From the listing below, give again exactly the lines from the line with "hfov_deg: 27.9" to the line with "exposure_s: 1/60", ends included, without any pictures.
-- THE DATA follows --
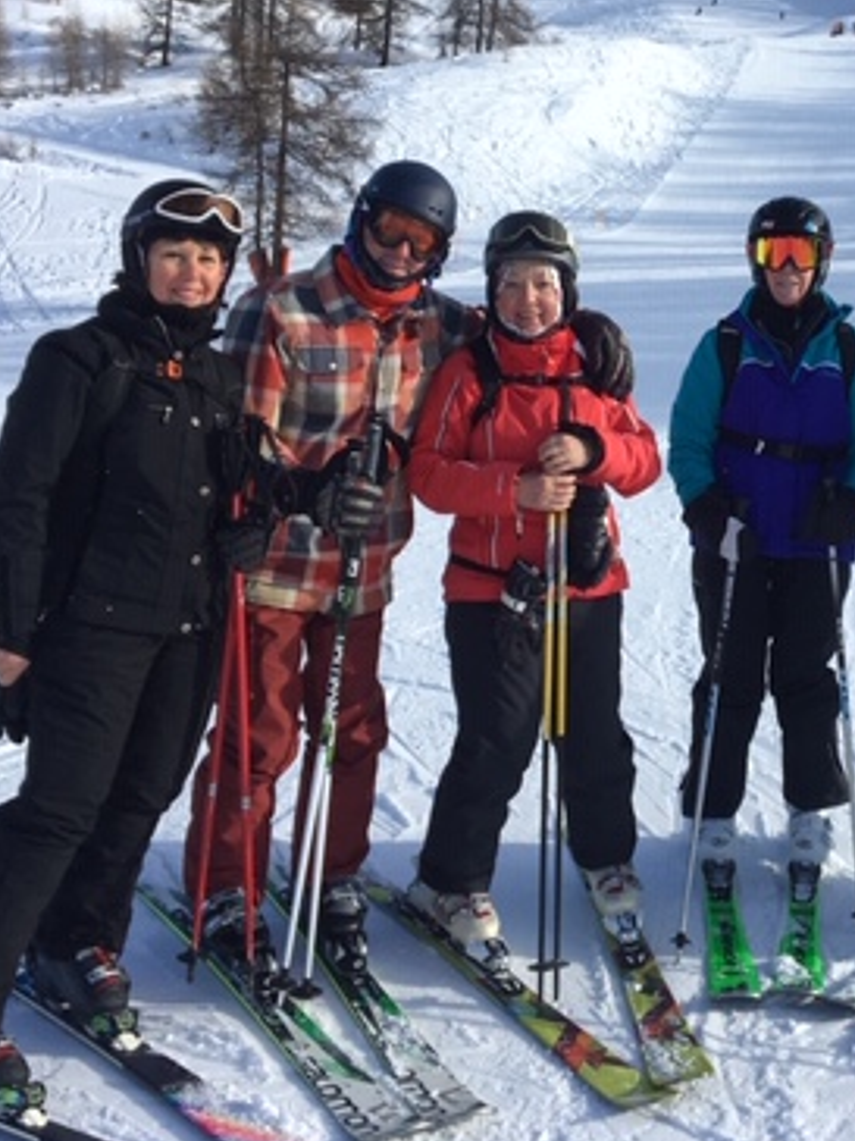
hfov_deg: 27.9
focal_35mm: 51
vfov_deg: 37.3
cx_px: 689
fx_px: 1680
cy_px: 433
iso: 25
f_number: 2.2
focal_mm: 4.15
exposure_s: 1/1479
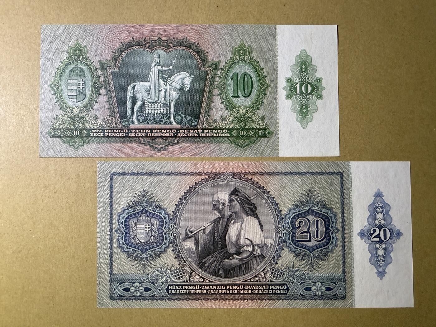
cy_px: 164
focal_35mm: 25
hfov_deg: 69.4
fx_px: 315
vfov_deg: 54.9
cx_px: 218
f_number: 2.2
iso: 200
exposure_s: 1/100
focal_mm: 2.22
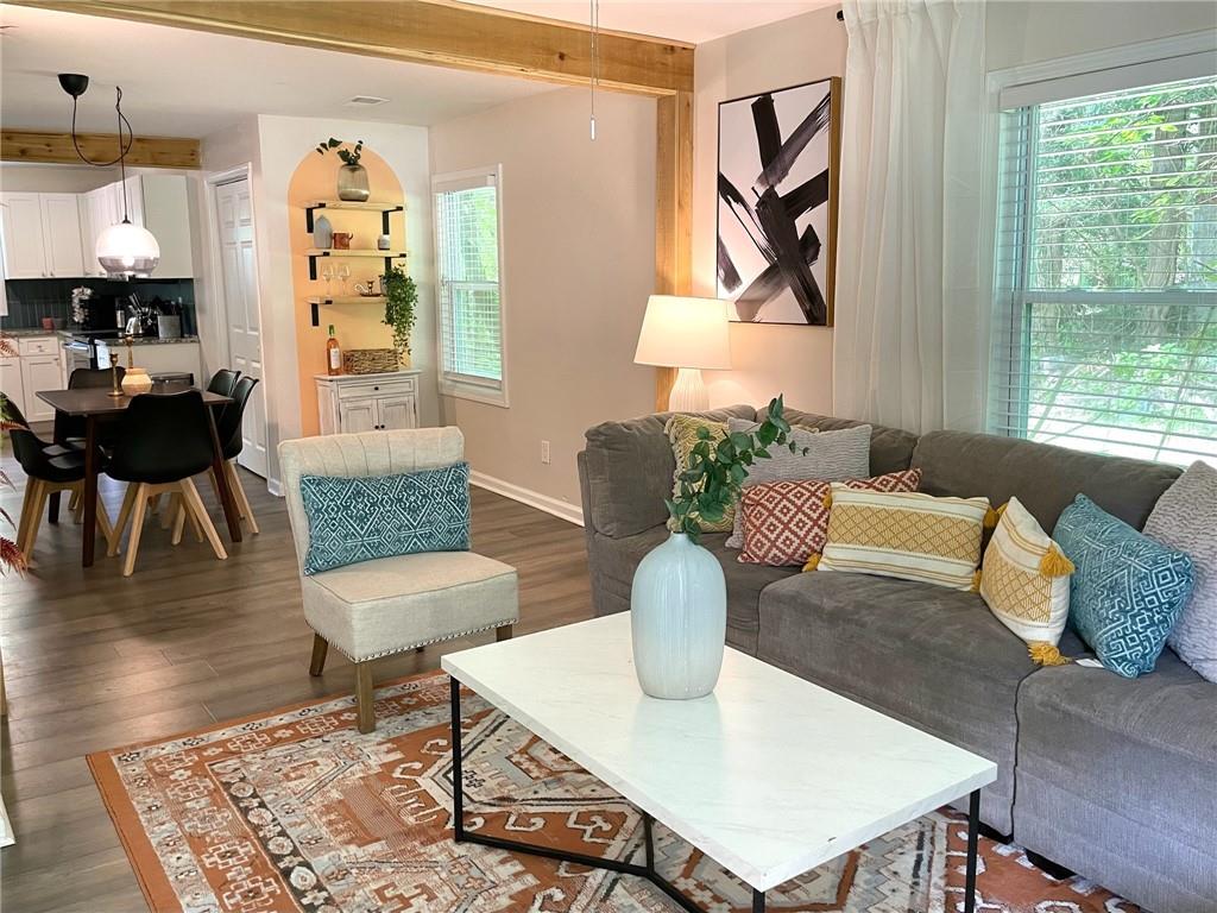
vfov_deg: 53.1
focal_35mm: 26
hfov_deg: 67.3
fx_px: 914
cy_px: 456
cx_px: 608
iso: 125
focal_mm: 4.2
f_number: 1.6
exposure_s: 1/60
-- THE DATA concluded --
-- THE DATA follows --
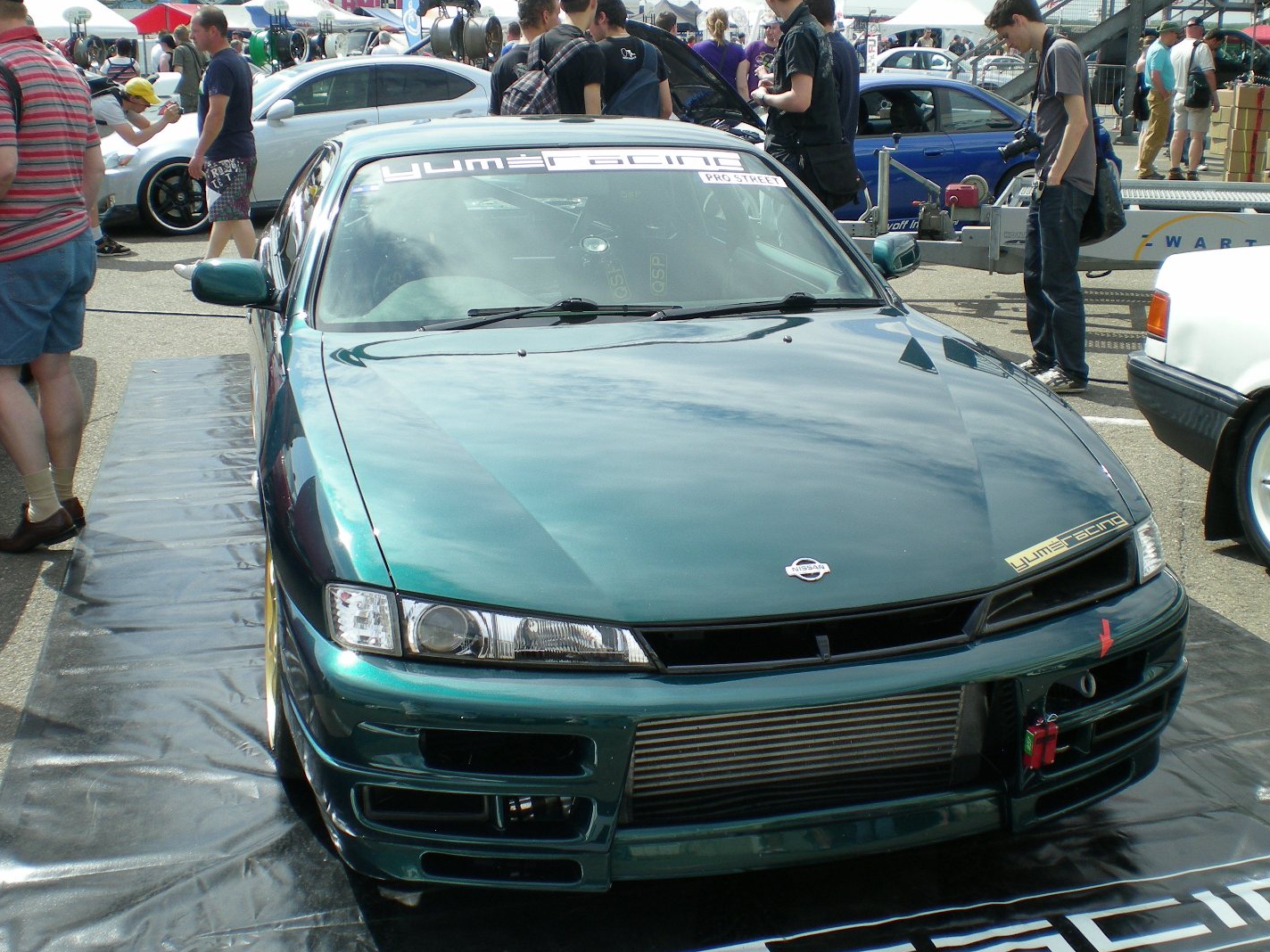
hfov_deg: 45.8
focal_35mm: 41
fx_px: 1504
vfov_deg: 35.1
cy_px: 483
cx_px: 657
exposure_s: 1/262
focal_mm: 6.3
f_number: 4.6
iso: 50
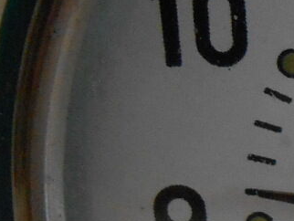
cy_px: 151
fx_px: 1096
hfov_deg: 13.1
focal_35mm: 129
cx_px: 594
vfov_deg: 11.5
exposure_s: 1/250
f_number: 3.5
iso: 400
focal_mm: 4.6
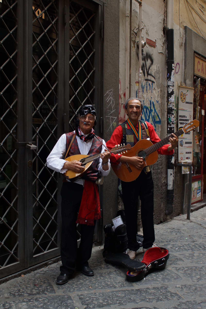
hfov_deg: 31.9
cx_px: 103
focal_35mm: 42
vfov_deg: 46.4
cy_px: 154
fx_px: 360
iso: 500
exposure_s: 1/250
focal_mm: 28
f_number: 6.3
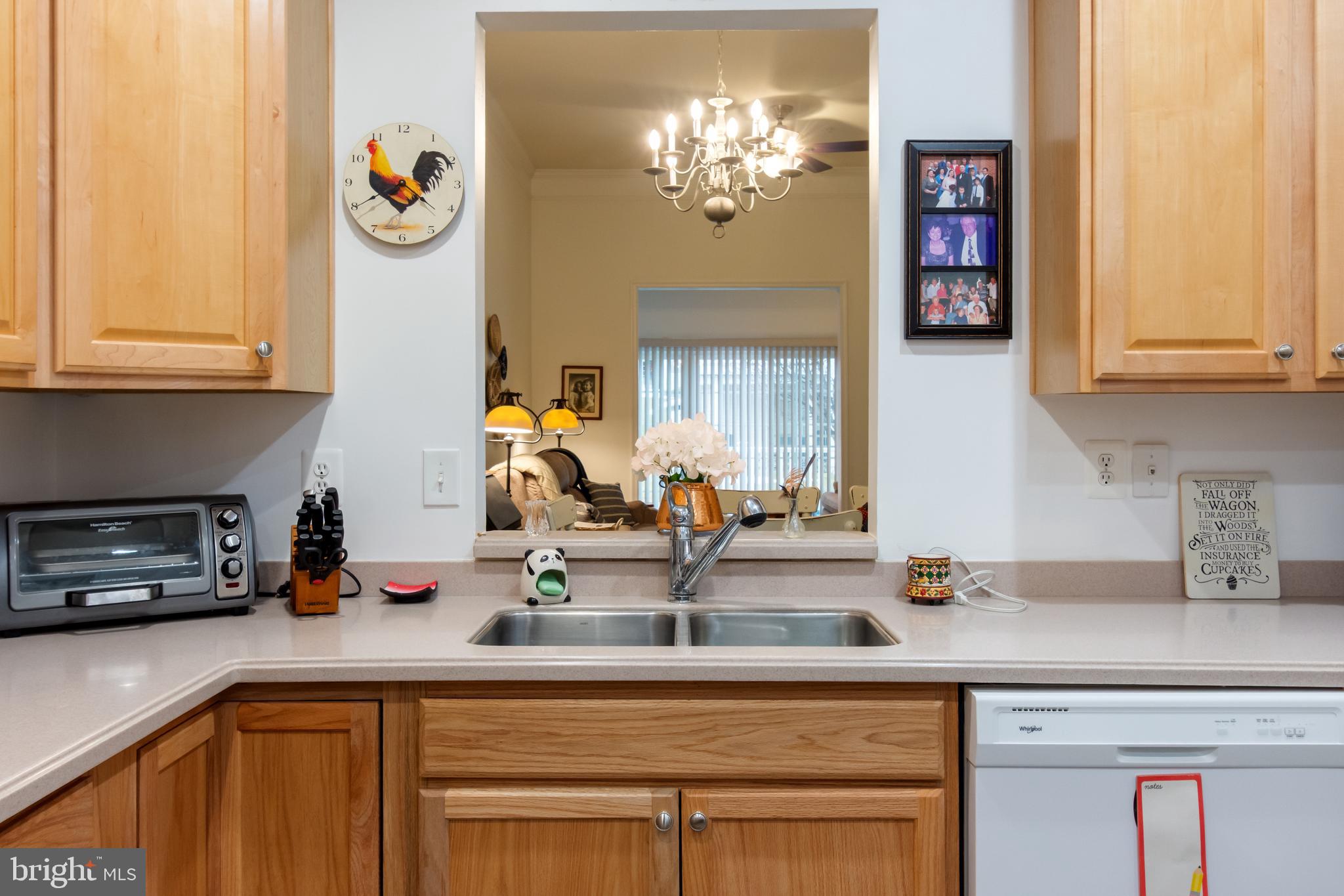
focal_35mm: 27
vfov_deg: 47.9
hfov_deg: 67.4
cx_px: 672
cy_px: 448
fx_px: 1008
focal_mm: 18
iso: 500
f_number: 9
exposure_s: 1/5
-- THE DATA concluded --
__REPLY TO THE TASK__.
hfov_deg: 27.9
focal_35mm: 51
vfov_deg: 37.3
cx_px: 689
fx_px: 1680
cy_px: 433
iso: 25
f_number: 2.2
focal_mm: 4.15
exposure_s: 1/1479
cy_px: 164
focal_35mm: 25
hfov_deg: 69.4
fx_px: 315
vfov_deg: 54.9
cx_px: 218
f_number: 2.2
iso: 200
exposure_s: 1/100
focal_mm: 2.22
vfov_deg: 53.1
focal_35mm: 26
hfov_deg: 67.3
fx_px: 914
cy_px: 456
cx_px: 608
iso: 125
focal_mm: 4.2
f_number: 1.6
exposure_s: 1/60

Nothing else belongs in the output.